→ **AIM OF THE EXERCISE**
Reprint the whole of the data exactly.

*** MATERIAL SHOWN Section Begins ***

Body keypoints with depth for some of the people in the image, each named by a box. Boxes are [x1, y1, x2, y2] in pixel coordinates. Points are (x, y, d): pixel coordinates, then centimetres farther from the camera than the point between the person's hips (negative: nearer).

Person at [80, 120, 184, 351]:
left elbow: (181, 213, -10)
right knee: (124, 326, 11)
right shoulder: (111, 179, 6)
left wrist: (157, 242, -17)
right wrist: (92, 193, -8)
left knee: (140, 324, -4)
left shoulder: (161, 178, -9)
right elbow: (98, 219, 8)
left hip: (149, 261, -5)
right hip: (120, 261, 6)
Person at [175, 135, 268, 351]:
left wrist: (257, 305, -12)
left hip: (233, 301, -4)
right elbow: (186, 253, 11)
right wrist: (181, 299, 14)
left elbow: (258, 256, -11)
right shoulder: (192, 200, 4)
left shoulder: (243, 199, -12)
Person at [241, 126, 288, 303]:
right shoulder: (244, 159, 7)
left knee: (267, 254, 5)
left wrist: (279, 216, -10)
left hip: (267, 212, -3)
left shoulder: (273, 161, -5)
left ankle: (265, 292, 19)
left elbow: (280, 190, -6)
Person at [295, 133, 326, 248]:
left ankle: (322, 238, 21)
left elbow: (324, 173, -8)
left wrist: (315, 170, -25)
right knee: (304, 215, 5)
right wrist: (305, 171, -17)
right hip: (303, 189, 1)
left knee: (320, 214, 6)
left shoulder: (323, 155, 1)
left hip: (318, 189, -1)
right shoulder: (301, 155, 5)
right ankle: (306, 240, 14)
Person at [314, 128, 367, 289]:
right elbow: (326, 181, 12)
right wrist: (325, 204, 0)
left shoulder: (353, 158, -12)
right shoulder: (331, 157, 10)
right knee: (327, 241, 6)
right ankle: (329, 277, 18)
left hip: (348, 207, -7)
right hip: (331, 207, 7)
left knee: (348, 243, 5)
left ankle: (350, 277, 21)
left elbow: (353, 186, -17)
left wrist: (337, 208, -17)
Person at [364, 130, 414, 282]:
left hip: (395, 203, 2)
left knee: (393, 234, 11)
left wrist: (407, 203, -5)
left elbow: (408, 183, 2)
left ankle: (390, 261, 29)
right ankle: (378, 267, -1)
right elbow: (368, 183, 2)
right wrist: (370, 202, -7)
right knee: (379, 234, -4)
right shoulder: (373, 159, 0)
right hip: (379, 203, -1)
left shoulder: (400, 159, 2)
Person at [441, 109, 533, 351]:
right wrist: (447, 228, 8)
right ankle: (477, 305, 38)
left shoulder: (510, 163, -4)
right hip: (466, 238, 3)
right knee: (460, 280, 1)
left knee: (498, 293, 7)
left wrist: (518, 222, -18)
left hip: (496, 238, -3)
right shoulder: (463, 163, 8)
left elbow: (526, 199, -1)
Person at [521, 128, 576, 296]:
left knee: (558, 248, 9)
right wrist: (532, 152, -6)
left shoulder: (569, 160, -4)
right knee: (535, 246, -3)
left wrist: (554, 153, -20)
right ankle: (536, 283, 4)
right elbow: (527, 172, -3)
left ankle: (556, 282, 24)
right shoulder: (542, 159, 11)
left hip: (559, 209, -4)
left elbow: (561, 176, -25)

*** MATERIAL SHOWN Section Ends ***

→ **EXPECTED ANSWER**
Body keypoints with depth for some of the people in the image, each named by a box. Boxes are [x1, y1, x2, y2] in pixel coordinates. Points are (x, y, d): pixel coordinates, then centimetres farther from the camera than the point between the person's hips (negative: nearer).

Person at [80, 120, 184, 351]:
left elbow: (181, 213, -10)
right knee: (124, 326, 11)
right shoulder: (111, 179, 6)
left wrist: (157, 242, -17)
right wrist: (92, 193, -8)
left knee: (140, 324, -4)
left shoulder: (161, 178, -9)
right elbow: (98, 219, 8)
left hip: (149, 261, -5)
right hip: (120, 261, 6)
Person at [175, 135, 268, 351]:
left wrist: (257, 305, -12)
left hip: (233, 301, -4)
right elbow: (186, 253, 11)
right wrist: (181, 299, 14)
left elbow: (258, 256, -11)
right shoulder: (192, 200, 4)
left shoulder: (243, 199, -12)
Person at [241, 126, 288, 303]:
right shoulder: (244, 159, 7)
left knee: (267, 254, 5)
left wrist: (279, 216, -10)
left hip: (267, 212, -3)
left shoulder: (273, 161, -5)
left ankle: (265, 292, 19)
left elbow: (280, 190, -6)
Person at [295, 133, 326, 248]:
left ankle: (322, 238, 21)
left elbow: (324, 173, -8)
left wrist: (315, 170, -25)
right knee: (304, 215, 5)
right wrist: (305, 171, -17)
right hip: (303, 189, 1)
left knee: (320, 214, 6)
left shoulder: (323, 155, 1)
left hip: (318, 189, -1)
right shoulder: (301, 155, 5)
right ankle: (306, 240, 14)
Person at [314, 128, 367, 289]:
right elbow: (326, 181, 12)
right wrist: (325, 204, 0)
left shoulder: (353, 158, -12)
right shoulder: (331, 157, 10)
right knee: (327, 241, 6)
right ankle: (329, 277, 18)
left hip: (348, 207, -7)
right hip: (331, 207, 7)
left knee: (348, 243, 5)
left ankle: (350, 277, 21)
left elbow: (353, 186, -17)
left wrist: (337, 208, -17)
Person at [364, 130, 414, 282]:
left hip: (395, 203, 2)
left knee: (393, 234, 11)
left wrist: (407, 203, -5)
left elbow: (408, 183, 2)
left ankle: (390, 261, 29)
right ankle: (378, 267, -1)
right elbow: (368, 183, 2)
right wrist: (370, 202, -7)
right knee: (379, 234, -4)
right shoulder: (373, 159, 0)
right hip: (379, 203, -1)
left shoulder: (400, 159, 2)
Person at [441, 109, 533, 351]:
right wrist: (447, 228, 8)
right ankle: (477, 305, 38)
left shoulder: (510, 163, -4)
right hip: (466, 238, 3)
right knee: (460, 280, 1)
left knee: (498, 293, 7)
left wrist: (518, 222, -18)
left hip: (496, 238, -3)
right shoulder: (463, 163, 8)
left elbow: (526, 199, -1)
Person at [521, 128, 576, 296]:
left knee: (558, 248, 9)
right wrist: (532, 152, -6)
left shoulder: (569, 160, -4)
right knee: (535, 246, -3)
left wrist: (554, 153, -20)
right ankle: (536, 283, 4)
right elbow: (527, 172, -3)
left ankle: (556, 282, 24)
right shoulder: (542, 159, 11)
left hip: (559, 209, -4)
left elbow: (561, 176, -25)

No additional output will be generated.